抽出データ項目
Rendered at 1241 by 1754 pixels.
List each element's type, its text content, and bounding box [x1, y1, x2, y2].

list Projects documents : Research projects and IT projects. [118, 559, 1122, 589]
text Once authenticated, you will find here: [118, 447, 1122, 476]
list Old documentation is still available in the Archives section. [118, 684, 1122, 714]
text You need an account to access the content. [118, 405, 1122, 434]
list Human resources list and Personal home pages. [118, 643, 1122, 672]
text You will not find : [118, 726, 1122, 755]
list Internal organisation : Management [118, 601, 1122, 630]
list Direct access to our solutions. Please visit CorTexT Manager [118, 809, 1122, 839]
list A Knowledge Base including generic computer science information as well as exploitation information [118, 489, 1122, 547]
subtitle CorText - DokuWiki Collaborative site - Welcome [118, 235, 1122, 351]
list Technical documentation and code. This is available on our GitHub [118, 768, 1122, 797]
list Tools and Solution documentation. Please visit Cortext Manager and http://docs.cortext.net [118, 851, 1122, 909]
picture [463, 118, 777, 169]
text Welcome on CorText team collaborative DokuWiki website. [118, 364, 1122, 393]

- [実施課題] 上記の行を「入力」列と「出力」列からなる2列のCSVに整形し、入力となる文面とその回答を1組ずつ1行に収めてください。各値は引用符で囲んだ1つのフィールドとし、改行は空白に置き換えてください。

- [解答結果]
入力,出力
"Rendered at 1241 by 1754 pixels. List each element's type, its text content, and bounding box [x1, y1, x2, y2].","list Projects documents : Research projects and IT projects. [118, 559, 1122, 589] text Once authenticated, you will find here: [118, 447, 1122, 476] list Old documentation is still available in the Archives section. [118, 684, 1122, 714] text You need an account to access the content. [118, 405, 1122, 434] list Human resources list and Personal home pages. [118, 643, 1122, 672] text You will not find : [118, 726, 1122, 755] list Internal organisation : Management [118, 601, 1122, 630] list Direct access to our solutions. Please visit CorTexT Manager [118, 809, 1122, 839] list A Knowledge Base including generic computer science information as well as exploitation information [118, 489, 1122, 547] subtitle CorText - DokuWiki Collaborative site - Welcome [118, 235, 1122, 351] list Technical documentation and code. This is available on our GitHub [118, 768, 1122, 797] list Tools and Solution documentation. Please visit Cortext Manager and http://docs.cortext.net [118, 851, 1122, 909] picture [463, 118, 777, 169] text Welcome on CorText team collaborative DokuWiki website. [118, 364, 1122, 393]"